The announcement that insurance carriers can offer one-year renewals for plans that were cancelled for not being compliant with the Affordable Care Act will have no effect on large employers, most of whom are currently in the middle of open enrollment. Small group plans, however, could be affected.

“Large employers aren’t affected by this but small employers possibly could be,” says Drew Crouch, head of government relations at Buck Consultants. “State insurance commissioners may look at this and say ‘we’re not going to do this’ and the insurance issuers themselves may decide not to do it.”

Lenny Sanicola, practice leader with WorldatWork, agrees. “From an employer perspective, I don’t see any direct impact,” he says. “My advice to employers is always: ‘There’s noise out there. Don’t get distracted. Continue to focus on the employer shared responsibility provision and your overall long-term health care strategy.’”

For small group plans that may have received cancellation notices, Crouch suggests they can contact their brokers, but will largely have to take a wait-and-see approach.

“First the state insurance commission or whatever state regulator is going to have to decide whether they’re going to implement this policy, and then they have to see if the insurance companies themselves are going to do it,” he says. “If they want to they can reach out to their broker now, but I think it’s going to take some time.”

Crouch notes the CMS’s letter to state insurance commissioners doesn’t clarify what definition of “small employer” the government is using. “It’s probably going to be either under 100 employees or under 50 employees [but] that’s a little grey in the letter,” he says.

Jean Hemphill, leader of the health care practice group with Ballard Spahr, says transitional relief announced in the President's remarks, and in the letter to state insurance commissioners sent by CMS, address the individual and small-employer insurance market only.

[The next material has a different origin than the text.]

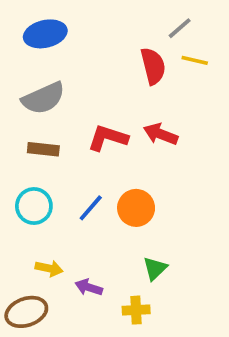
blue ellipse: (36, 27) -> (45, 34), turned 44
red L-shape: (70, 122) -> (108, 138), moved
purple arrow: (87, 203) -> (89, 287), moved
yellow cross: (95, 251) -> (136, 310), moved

The relief allows insurance carriers to renew existing policies that do not meet certain market reforms that were to take effect as of Jan. 1, 2014, such as coverage for essential health benefits and the pre-existing condition exclusion.

For large employers, even small employer plans, it’s pretty late in the game for 2014, says Hemphill. “Most employers are in the middle of open enrollment right now, they’ve signed up their plans for 2014,” she says. “Most employers we’re working with are anxiously awaiting employer-responsibility refinements so they can start planning for 2015.”

The announcement “will not affect large employers that had to switch their insured plans for 2014, such as those that offered mini-med plans to certain workers,” Amy Bergner, managing director in the health care practice at PricewaterhouseCoopers Human Resource Services, told EBN.

But it “could result in small employers being able to continue offering mini-med or other insured policies that they thought would no longer be available — if their insurance companies are willing and able to make this possible. At this late stage, it’s unclear how this development will unfold, as many insurers had already re-tooled for the 2014 changes.”

And while Sanicola advises employers to tune out the ACA noise, he also believes there could be further extensions or changes to the implementation of the law. “I think we’re going to see issues come to the table, and there obviously will be the political side and the rhetoric, but we may see other developments — extensions or changes. So don’t be surprised or distracted. … I get the feeling this isn’t the end.”